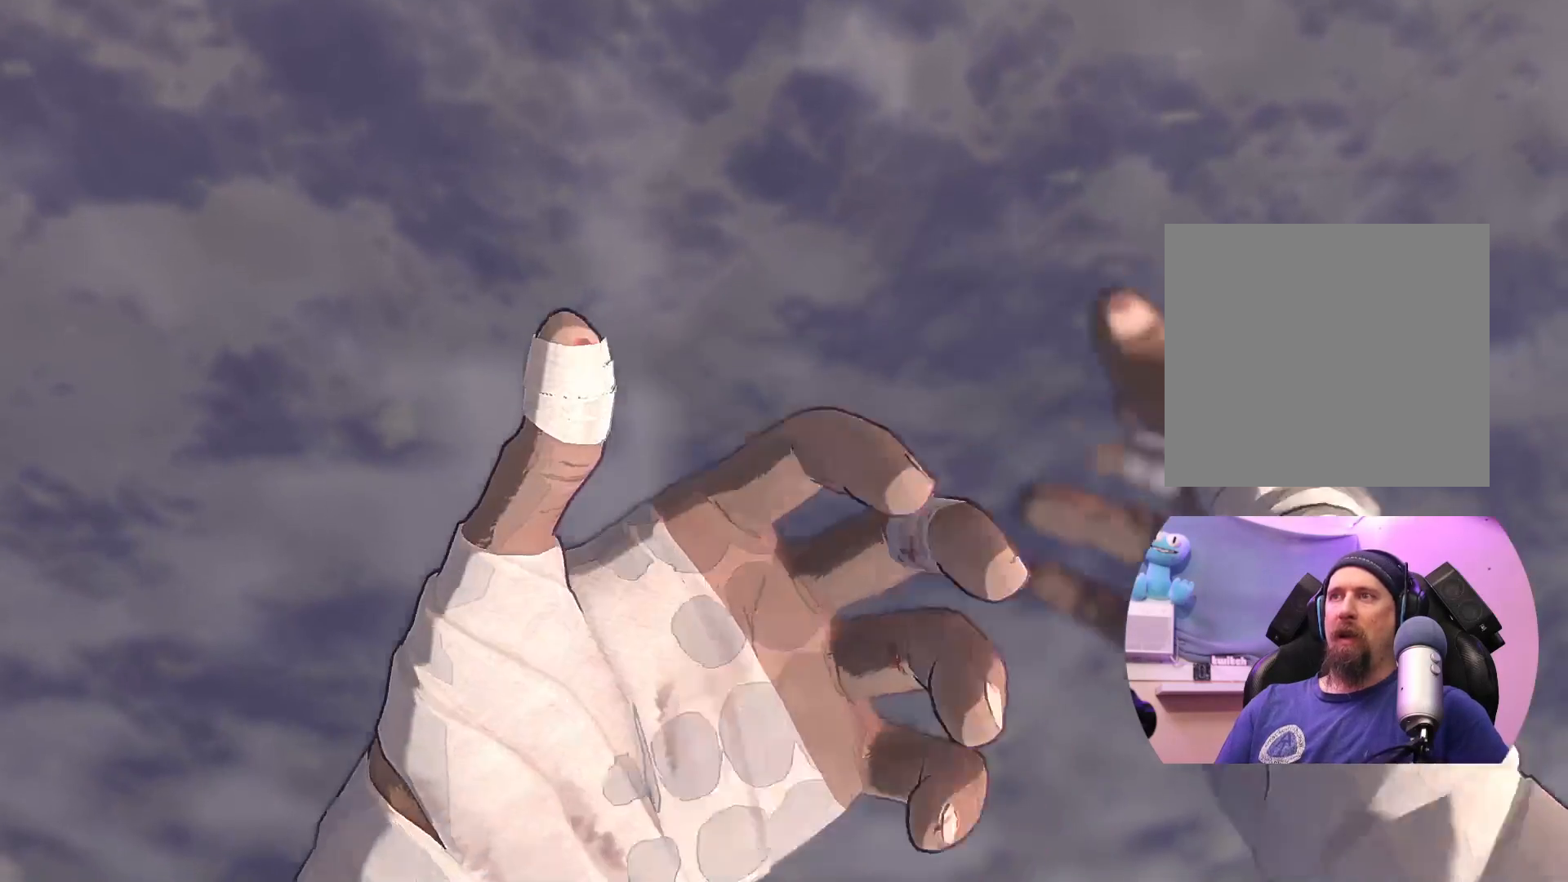
{"buttons": ["A"], "left_stick": "down-right", "right_stick": "center", "events": [[133, "left_stick", "up-right"], [300, "left_stick", "down-right"]]}
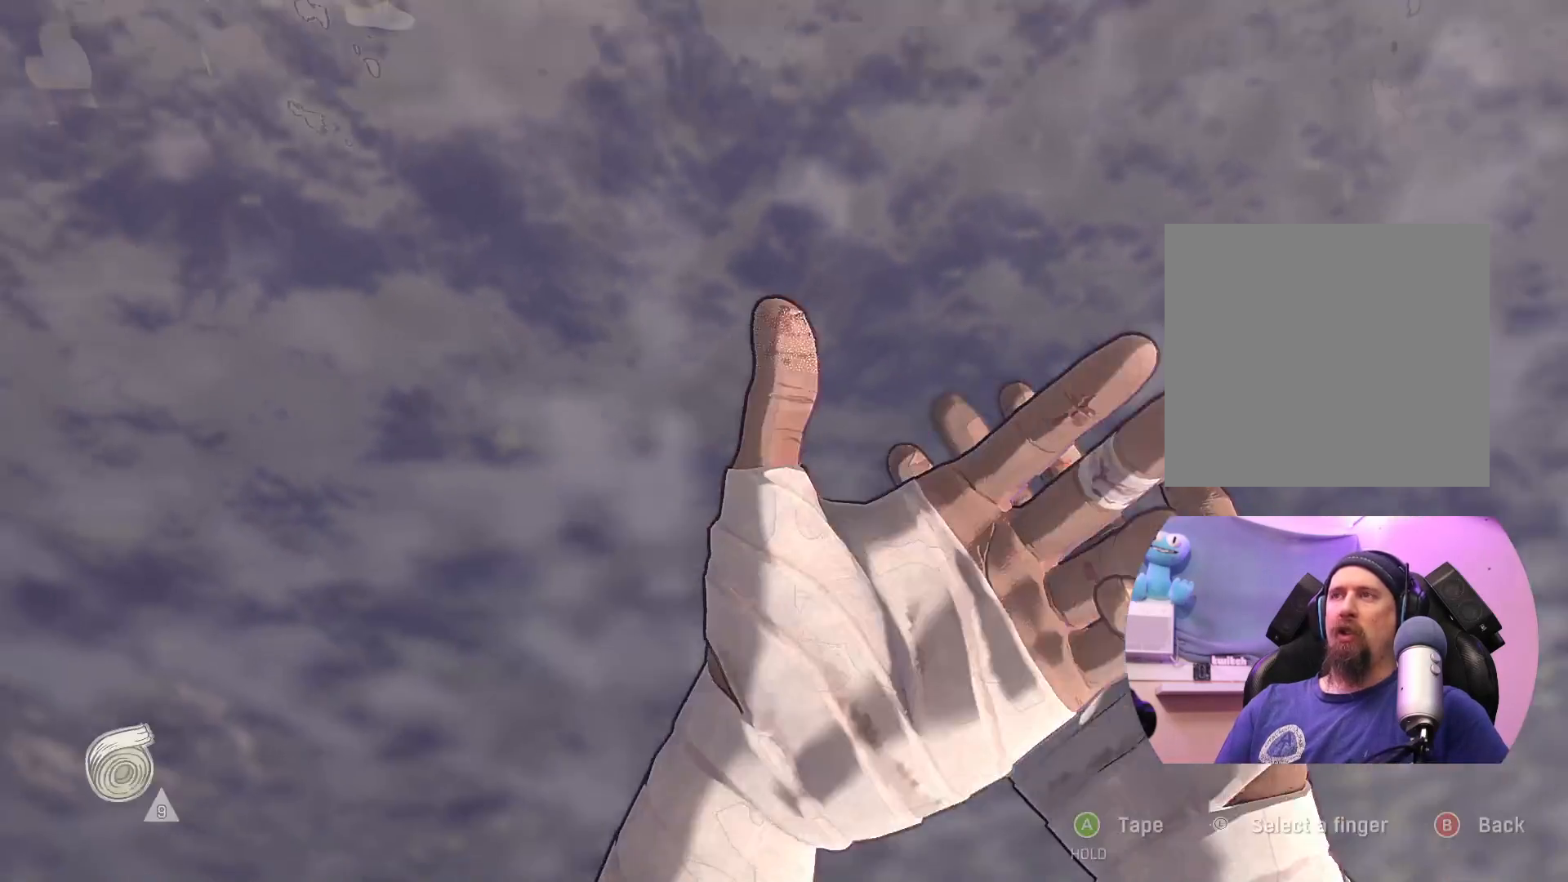
{"buttons": ["A"], "left_stick": "center", "right_stick": "center", "events": [[83, "left_stick", "center"]]}
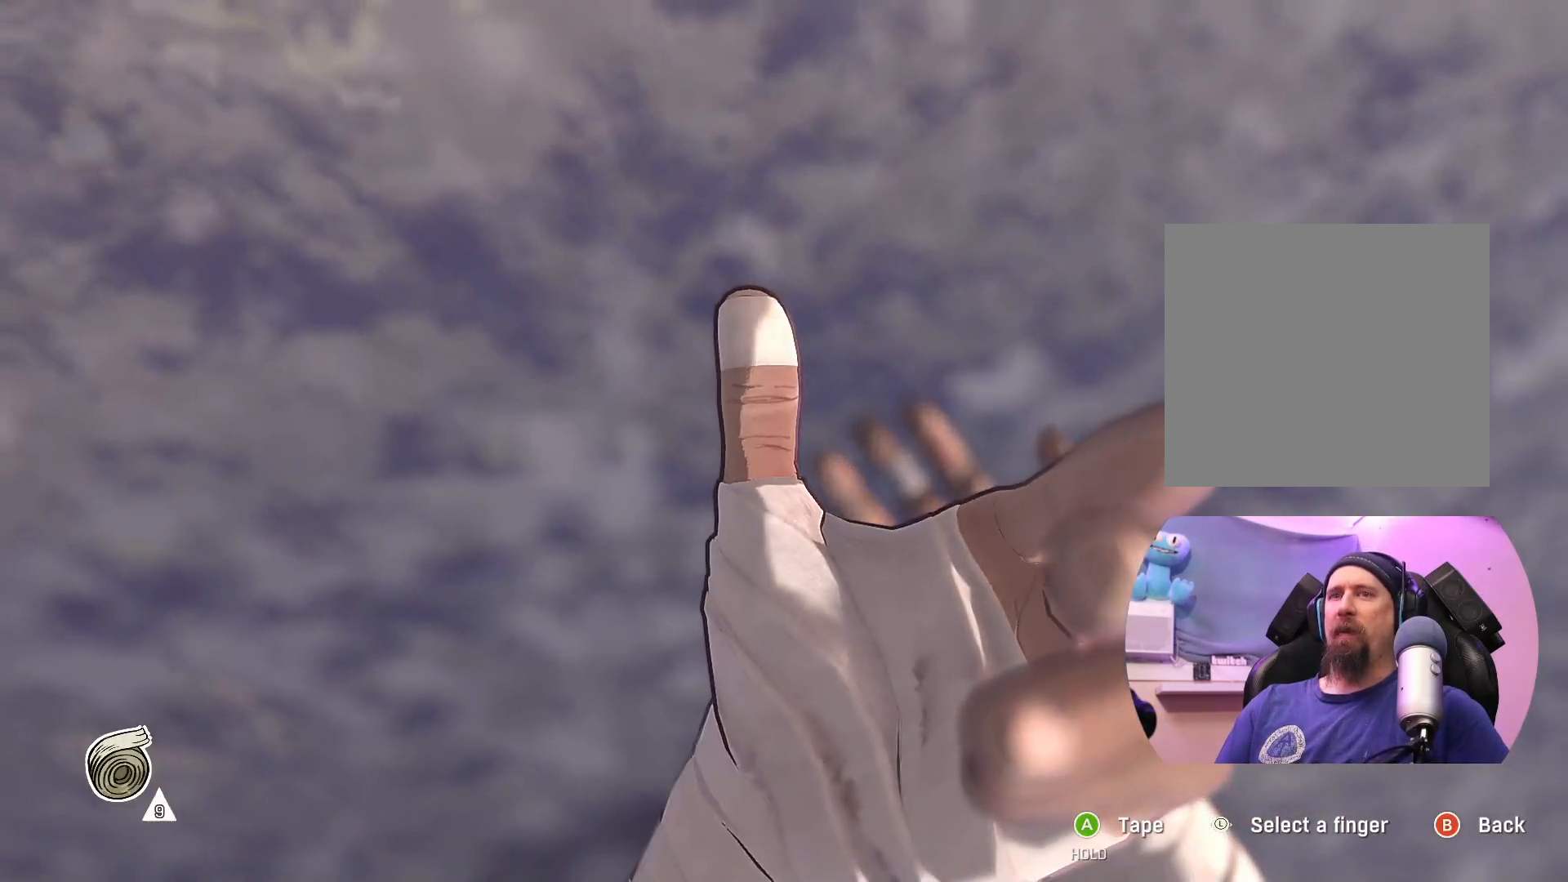
{"buttons": ["A"], "left_stick": "center", "right_stick": "center", "events": []}
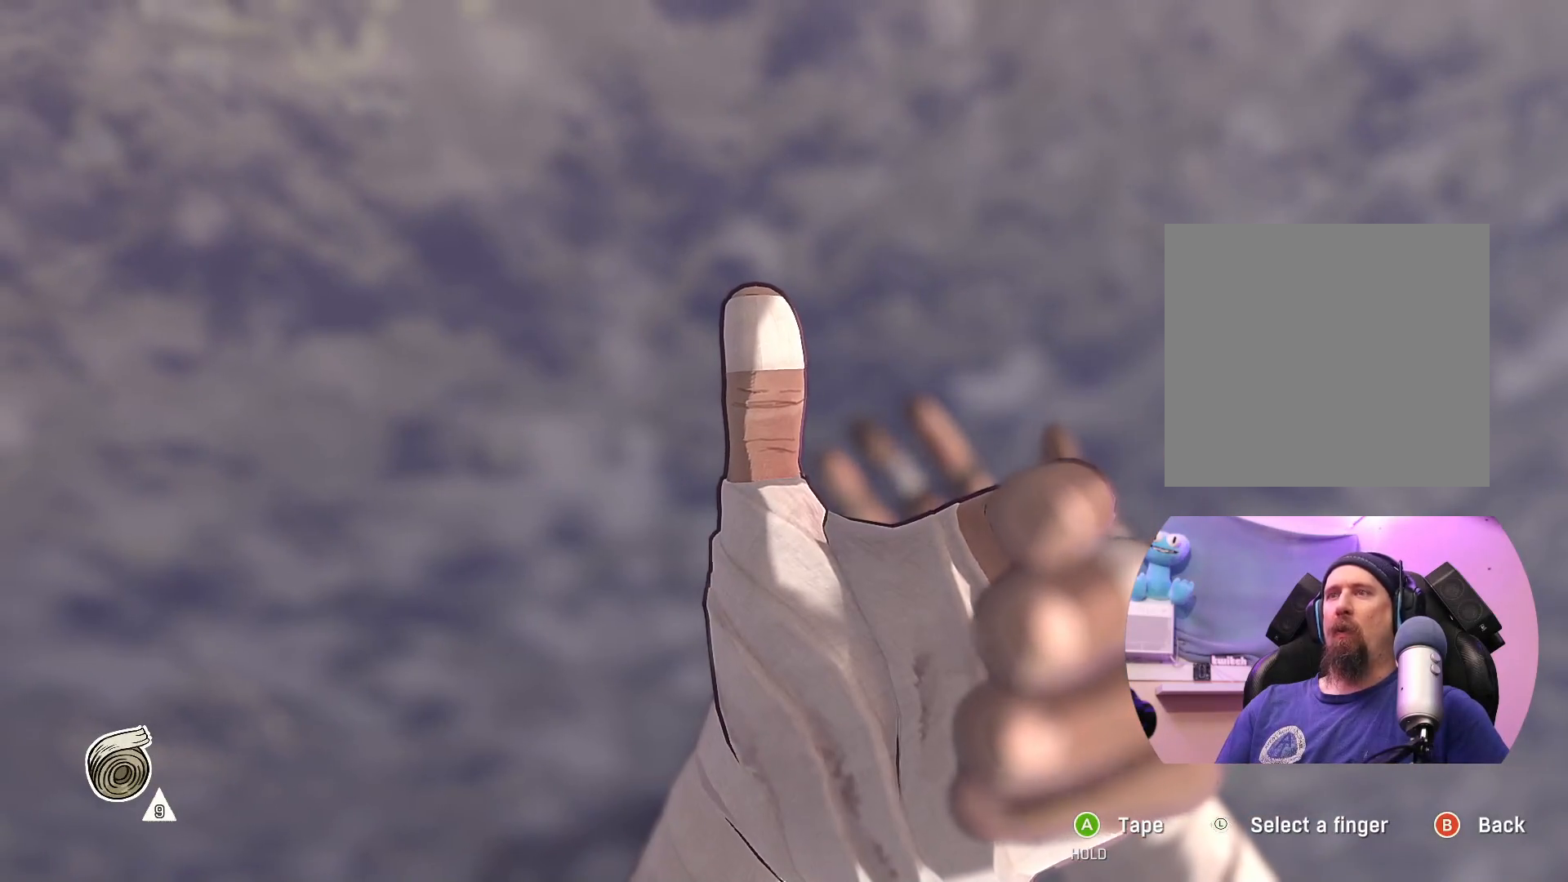
{"buttons": [], "left_stick": "center", "right_stick": "center", "events": [[67, "A", "up"]]}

### Problem details
Could you restate all of the data above word for word and skip every picture?

### Task result
{"buttons": ["A"], "left_stick": "down-right", "right_stick": "center", "events": [[133, "left_stick", "up-right"], [300, "left_stick", "down-right"]]}
{"buttons": ["A"], "left_stick": "center", "right_stick": "center", "events": [[83, "left_stick", "center"]]}
{"buttons": ["A"], "left_stick": "center", "right_stick": "center", "events": []}
{"buttons": [], "left_stick": "center", "right_stick": "center", "events": [[67, "A", "up"]]}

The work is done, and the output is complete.